# NDS R4/M3 Simply Forum



## teapea (Jan 8, 2007)

since they are both pretty much identical - will have the same skins and the same homebrew compatibility (as well as there now being a way to use each others firmware on each card) 

would it make sense to make the R4 sub forum an R4/M3 Simply forum? 

a lot of info is being repeated in both - and 1 central forum for homebrew questions, as well as skins might make more sense?


----------



## AionSkull (Jan 21, 2007)

Oh good, im glad this is allready here. I second the motion, or something.
but possably the R4 forum should be renamed to R4/M3 Simply, so discussions about other M3 hardware still have a place. 
I brought this up over in the M3 forum... 
http://gbatemp.net/index.php?showtopic=427...25&#entry545325


----------



## mcbey (Jan 21, 2007)

i'll third it


----------



## CatScam (Jan 21, 2007)

I agree, all these 2 sections are doing is contributing to the same question again & again.
Not to mention giving the whiners a place to cry *“Do a search”*


----------



## cory1492 (Jan 21, 2007)

QUOTE(CatScam @ Jan 21 2007 said:


> I agree, all these 2 sections are doing is contributing to the same question again & again.
> Not to mention giving the whiners a place to cry *“Do a search”*


Do a searh, nobody is complaining...


----------



## AionSkull (Jan 21, 2007)

QUOTE(cory1492 @ Jan 21 2007 said:


> QUOTE(CatScam @ Jan 21 2007 said:
> 
> 
> > I agree, all these 2 sections are doing is contributing to the same question again & again.
> ...



im lost... what?
I agree with CatScam
I am confused by cory.


----------



## Katalyst (Jan 22, 2007)

QUOTE(AionSkull @ Jan 21 2007 said:


> QUOTE(cory1492 @ Jan 21 2007 said:
> 
> 
> > QUOTE(CatScam @ Jan 21 2007 said:
> ...


Tis simple. Just do a barrel roll, then do a search.


----------



## AionSkull (Jan 22, 2007)

awesome.


----------



## R-Unit 4 (Jan 22, 2007)

Agreed


----------



## Psyfira (Jan 22, 2007)

I think it's fine as it is. The two products are the same now, but there might be more significant differences between the two in the future.


----------



## FAST6191 (Jan 22, 2007)

I agree with Psyfira and seen as they are now seperate again...., although I will say I wish people would post things like new/updated DLDI enabled homebrew news and in the rom hacking/development section rather than the r4 one.


----------



## AionSkull (Jan 22, 2007)

yes but they will still be the same hardware... just becuase they have removed the solder point doesnt change anything (they are just hideing it, and it will porbably only be a matter of time before we find a way around it anyhow).... most people wont be soldering them anyways.

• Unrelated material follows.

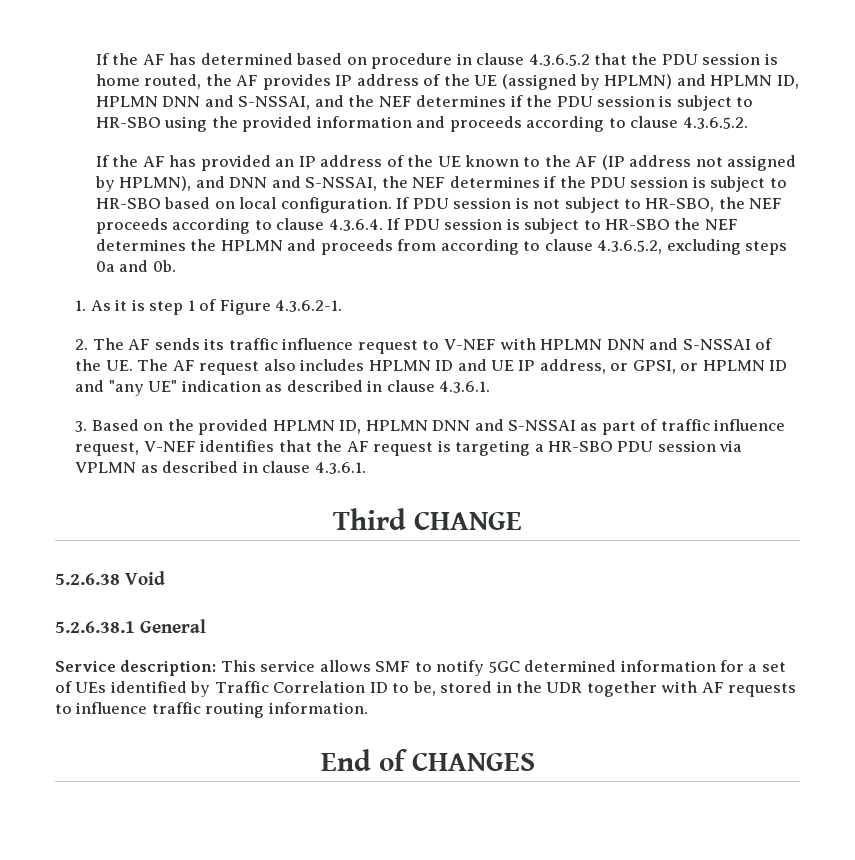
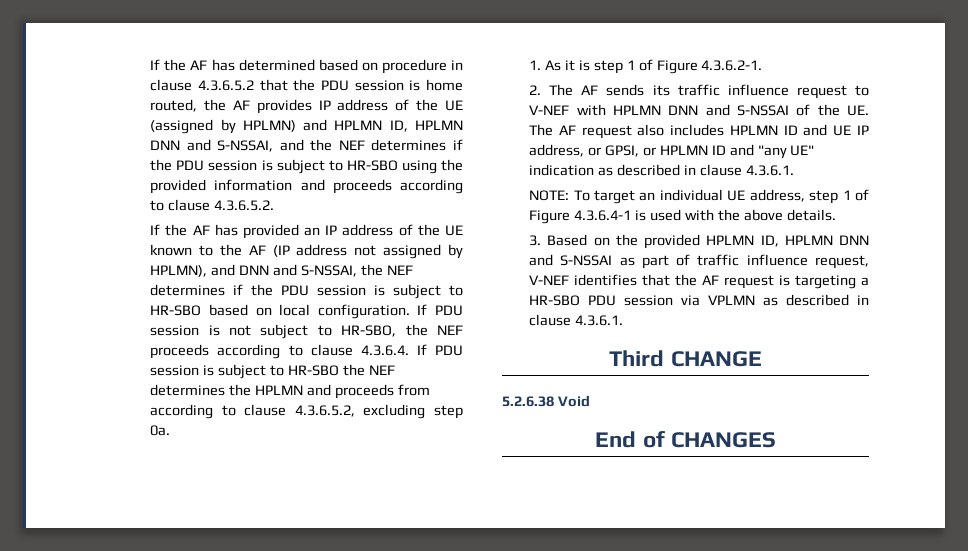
[744,241,787,255] [95,260,176,272] steps 0a and 0b. -> [434,405,463,419] [150,425,171,436] step 0a.
(491, 387) none -> [529,189,869,204] [529,209,836,224] // NOTE: To target an individual UE address, step 1 of Figure 4.3.6.4-1 is used with the above details.
[55,619,206,633] [55,660,786,676] [55,681,797,697] [55,702,368,718] // 5.2.6.38.1 General // Service description: This service allows SMF to notify 5GC determined information for a set of UEs identified by Traffic Correlation ID to be, stored in the UDR together with AF requests to influence traffic routing information. -> (590, 401) none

and because they are the same hardware, they will be running software the same way, and the same problems will occur on them. 

and thats why the forums should be the same. so the information about them can be in one spot and not double posted with half of the people only getting half of the information.


----------



## Opium (Jan 22, 2007)

QUOTE(Psyfira @ Jan 22 2007 said:


> I think it's fine as it is. The two products are the same now, but there might be more significant differences between the two in the future.



You're exactly on the money. Even now with the new batches there is no way to swap between M3 and R4 anymore. The differences will come in time.


----------



## captain^k (Feb 23, 2007)

I agree with Psyfira and FAST6191


----------